ASSIGNED TASK
Write the next part of the piece about TV's focus on the wealthy during the recession, continuing from its final sentence.
___ GIVEN TEXT
If you were looking for a TV show that reflected today's hard economic times, perhaps a show about a struggling city bus driver, a junk dealer and his son or a hard-pressed family where both parents work -- you would have to find old episodes of The Honeymooners, Sanford & Son and Roseanne, respectively.
What you're more apt to find today are series in which the main characters fret about which designer dress they'll be wearing to the thousand-dollar ball or reality shows in which the main drama might be how many expensive options to load into a $1-million yacht purchase.
At a time of recession in the greatest economic downturn since the Great Depression, TV makes it look as if everyone in America is filthy rich.
Gone are the days of sitcoms reflecting middle-class lives. Every character lives in a glitzy home that would seem well beyond his or her means. Others live in homes well beyond our dreams in what otherwise would be high-school stories in Gossip Girl, 90210 or Privileged.
If you can still afford your cable bill, there are the real-life excesses of The Real Housewives of Orange County, in which Vicki Gunvalson was the one considering getting a satellite TV dish for a $1-million yacht.
This on a network, Bravo, that seems to think that the rich are the most fascinating of all in such shows as Flipping Out, The Rachel Zoe Project, Million Dollar Listing and Millionaire Matchmaker. When Fox dabbled in reality shows with "millionaire" in the title, it usually resulted in the most extreme shows, from Who Wants To Marry a Millionaire to the notorious Joe Millionaire, where, in the final reveal, there was no million dollars.
______
___ SUPPLIED RECORDS
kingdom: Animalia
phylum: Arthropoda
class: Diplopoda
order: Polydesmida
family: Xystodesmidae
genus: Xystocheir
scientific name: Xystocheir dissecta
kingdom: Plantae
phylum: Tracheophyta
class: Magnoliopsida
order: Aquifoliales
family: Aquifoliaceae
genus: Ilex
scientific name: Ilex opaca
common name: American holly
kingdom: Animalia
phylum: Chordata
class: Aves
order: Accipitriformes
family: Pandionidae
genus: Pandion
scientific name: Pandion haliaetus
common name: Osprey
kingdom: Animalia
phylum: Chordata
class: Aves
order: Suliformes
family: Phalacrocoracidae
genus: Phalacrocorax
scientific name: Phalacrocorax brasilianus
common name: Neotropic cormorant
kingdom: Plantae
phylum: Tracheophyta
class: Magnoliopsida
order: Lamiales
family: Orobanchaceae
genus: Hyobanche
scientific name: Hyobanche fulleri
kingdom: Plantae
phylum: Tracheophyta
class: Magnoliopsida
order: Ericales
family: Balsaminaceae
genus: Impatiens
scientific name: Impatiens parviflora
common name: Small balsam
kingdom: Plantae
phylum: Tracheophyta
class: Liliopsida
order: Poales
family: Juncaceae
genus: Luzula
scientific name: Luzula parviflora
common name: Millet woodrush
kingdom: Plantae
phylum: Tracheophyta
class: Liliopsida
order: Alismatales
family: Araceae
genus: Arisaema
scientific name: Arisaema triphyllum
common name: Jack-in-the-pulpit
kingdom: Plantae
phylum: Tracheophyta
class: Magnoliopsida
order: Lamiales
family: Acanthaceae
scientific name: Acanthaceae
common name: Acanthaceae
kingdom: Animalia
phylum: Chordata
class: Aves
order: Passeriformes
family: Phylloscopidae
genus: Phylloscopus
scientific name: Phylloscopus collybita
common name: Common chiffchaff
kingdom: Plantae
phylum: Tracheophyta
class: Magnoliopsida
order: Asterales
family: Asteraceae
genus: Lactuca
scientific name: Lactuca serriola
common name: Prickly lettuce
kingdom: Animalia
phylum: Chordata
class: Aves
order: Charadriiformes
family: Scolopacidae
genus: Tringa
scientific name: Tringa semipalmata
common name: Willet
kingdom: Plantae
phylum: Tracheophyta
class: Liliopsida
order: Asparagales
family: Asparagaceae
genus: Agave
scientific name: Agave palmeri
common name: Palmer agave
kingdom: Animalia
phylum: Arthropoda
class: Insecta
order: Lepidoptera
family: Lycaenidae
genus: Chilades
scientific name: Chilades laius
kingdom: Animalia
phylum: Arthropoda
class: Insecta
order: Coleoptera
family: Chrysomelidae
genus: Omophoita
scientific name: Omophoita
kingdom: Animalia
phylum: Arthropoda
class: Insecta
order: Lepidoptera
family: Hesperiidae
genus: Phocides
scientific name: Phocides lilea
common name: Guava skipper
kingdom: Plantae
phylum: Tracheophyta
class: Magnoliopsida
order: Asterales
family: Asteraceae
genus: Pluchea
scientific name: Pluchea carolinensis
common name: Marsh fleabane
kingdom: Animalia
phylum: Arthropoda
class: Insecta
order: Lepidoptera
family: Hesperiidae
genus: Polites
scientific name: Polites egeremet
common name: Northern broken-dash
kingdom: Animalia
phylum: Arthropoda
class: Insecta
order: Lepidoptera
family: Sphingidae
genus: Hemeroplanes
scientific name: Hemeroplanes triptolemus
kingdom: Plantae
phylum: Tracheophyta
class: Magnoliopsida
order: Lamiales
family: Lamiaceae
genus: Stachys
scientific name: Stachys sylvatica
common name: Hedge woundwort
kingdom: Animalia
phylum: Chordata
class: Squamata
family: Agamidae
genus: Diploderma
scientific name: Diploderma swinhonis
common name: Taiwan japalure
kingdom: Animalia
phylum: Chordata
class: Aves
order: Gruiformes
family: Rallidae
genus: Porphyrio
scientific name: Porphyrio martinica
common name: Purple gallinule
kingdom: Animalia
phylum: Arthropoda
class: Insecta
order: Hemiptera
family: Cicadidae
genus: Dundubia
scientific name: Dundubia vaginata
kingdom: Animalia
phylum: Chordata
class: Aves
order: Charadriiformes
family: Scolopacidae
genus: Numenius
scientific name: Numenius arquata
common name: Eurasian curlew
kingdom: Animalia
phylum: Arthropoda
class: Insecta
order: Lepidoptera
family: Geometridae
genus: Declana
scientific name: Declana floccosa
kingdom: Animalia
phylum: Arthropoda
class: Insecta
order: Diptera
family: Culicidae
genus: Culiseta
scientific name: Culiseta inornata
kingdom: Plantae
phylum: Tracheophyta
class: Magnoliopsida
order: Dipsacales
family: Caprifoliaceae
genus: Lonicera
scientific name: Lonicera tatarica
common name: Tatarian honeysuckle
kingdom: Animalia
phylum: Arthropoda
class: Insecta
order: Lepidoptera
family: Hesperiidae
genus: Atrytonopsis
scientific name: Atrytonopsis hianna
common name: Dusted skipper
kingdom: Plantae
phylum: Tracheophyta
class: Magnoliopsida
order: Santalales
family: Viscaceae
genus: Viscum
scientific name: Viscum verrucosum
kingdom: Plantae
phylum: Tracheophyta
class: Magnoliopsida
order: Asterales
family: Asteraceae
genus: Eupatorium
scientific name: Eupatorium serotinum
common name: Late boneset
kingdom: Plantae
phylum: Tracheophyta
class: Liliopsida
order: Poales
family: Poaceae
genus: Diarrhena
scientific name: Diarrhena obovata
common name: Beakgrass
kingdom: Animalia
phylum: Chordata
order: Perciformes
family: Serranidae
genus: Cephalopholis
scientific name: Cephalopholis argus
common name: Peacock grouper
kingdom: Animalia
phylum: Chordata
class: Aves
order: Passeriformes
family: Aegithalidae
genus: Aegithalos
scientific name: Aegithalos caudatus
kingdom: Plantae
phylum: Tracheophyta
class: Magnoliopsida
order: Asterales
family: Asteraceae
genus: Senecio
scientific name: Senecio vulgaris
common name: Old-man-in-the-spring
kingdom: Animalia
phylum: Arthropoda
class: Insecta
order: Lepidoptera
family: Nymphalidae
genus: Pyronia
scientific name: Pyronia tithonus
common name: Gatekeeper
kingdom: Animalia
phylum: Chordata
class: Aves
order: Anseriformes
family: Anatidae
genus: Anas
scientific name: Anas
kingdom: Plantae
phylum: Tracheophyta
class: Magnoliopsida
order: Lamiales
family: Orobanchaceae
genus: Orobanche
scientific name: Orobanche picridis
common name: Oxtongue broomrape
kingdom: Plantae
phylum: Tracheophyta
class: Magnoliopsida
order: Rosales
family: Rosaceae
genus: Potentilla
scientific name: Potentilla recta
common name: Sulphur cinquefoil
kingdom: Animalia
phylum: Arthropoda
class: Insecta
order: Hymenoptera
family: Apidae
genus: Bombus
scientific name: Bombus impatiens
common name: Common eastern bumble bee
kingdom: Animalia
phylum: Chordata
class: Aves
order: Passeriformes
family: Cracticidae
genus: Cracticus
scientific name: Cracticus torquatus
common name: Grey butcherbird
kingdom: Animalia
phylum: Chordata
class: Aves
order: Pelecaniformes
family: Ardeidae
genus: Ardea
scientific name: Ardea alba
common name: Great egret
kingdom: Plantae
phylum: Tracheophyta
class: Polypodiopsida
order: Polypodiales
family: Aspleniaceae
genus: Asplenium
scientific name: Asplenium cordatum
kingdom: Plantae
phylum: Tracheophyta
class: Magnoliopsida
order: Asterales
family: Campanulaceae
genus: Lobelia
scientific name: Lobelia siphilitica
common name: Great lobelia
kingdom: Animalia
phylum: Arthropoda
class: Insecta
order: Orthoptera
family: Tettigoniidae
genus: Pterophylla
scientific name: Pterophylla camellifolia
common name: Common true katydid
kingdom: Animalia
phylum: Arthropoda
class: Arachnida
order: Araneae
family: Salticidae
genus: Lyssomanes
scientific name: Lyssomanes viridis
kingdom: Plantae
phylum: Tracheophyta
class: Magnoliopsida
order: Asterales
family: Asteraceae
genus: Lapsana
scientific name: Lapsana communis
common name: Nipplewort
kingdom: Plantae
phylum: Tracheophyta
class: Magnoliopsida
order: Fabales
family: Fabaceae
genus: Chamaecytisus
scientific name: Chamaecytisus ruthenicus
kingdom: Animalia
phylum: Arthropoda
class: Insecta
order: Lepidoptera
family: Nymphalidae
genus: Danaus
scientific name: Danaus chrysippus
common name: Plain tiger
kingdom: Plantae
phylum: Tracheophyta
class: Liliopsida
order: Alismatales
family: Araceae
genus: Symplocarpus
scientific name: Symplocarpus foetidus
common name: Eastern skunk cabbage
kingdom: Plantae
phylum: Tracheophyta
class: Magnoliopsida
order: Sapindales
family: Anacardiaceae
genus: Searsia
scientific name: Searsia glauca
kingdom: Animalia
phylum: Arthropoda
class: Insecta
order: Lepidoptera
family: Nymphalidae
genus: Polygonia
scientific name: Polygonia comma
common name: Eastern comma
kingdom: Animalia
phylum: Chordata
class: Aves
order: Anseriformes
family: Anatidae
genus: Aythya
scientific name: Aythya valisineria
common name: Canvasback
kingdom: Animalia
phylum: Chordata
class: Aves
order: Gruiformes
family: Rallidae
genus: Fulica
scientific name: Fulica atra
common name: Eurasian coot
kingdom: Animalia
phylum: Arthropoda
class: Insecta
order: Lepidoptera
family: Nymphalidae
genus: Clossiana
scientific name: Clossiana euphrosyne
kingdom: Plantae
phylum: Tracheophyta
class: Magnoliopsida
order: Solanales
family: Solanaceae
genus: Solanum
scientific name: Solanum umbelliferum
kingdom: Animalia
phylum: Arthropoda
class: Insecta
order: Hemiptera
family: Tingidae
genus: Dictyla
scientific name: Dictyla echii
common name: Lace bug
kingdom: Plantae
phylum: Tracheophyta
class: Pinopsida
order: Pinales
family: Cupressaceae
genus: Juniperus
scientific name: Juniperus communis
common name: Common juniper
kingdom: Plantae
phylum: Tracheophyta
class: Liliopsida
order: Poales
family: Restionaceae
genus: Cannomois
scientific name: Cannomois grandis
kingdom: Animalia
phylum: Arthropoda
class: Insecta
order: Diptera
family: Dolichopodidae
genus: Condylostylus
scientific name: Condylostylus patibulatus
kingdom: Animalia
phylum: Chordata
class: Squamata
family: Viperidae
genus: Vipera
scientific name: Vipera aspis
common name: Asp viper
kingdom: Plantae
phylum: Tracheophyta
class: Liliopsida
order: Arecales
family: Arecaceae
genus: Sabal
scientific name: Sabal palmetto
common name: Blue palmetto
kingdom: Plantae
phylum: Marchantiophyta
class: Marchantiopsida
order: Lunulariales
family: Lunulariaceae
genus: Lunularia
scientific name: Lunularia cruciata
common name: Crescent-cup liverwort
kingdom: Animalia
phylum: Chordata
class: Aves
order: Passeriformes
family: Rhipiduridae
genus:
______
RESULT OF THIS TASK
Fox was back in the millionaire business last month, with the short-term series Secret Millionaire. But even on a show where the supposed goal was to emphasize the gap between the very rich and the very poor, there were moments that could stop you dead in your tracks, as when one multimillionaire bragged about thinking nothing of dropping $4,000 to $5,000 on a dinner with friends.
At some point, in a time of recession, such opulence can make you sick.
To be sure, some of these series with the richest characters are on the way out. Cashmere Mafia didn't last a season on ABC, and the well-to-do lawyers on Boston Legal are already gone (although they had a good run).
Many still are around, though. The best examples of economic struggles can be found in the most ambitious cable shows, where Breaking Bad has a chemistry teacher doing desperate things to provide for his family in a time of cancer, or Sons of Anarchy, where a motorcycle gang traded arms for money. But more often, families are depicted living apparently above their means on such shows as Two and a Half Men and Samantha Who?
No one is doing quite so well as the teens in their spectacular apartments on Gossip Girl, where couture fashion is de rigueur. (Even the "poor" family in the series would have had to spend millions for its loft in Brooklyn, N.Y.)
Two other serials on the CW have a similar formula of the young cavorting on the playgrounds of the rich: in Beverly Hills in the remake of 90210 and in Palm Beach on Privileged.
"I think a lot of people are interested in the rich," Jeff Judah, the producer of 90210, told critics in July. "There's something interesting in seeing these big worlds and also seeing these people in a different way and on an emotional level suffer the same way that every one of us do, struggling to get through the day."
Dawn Ostroff, the entertainment president at the CW, compares it to the days of Dynasty and Dallas.
"Those shows were all very popular back in a time when there was a very similar financial climate in the country," she said. "When the country goes through times like these ... having entertainment be escapist is what our viewers look for."
"It's not that we sat down and said, ‘Oh, we just want to tell stories of rich people,'" said Stephen McPherson, the president of entertainment at ABC, the year that Dirty, Sexy Money joined its lineup, alongside the shorter-lived Big Shots. Having rich people on TV might be presented as "kind of a fantasy," he said. "And to some extent, some of that is making fun of those people."
The excesses of the fashion world in Ugly Betty for instance, are offset by the working-class family from which its character Betty Suarez emerged.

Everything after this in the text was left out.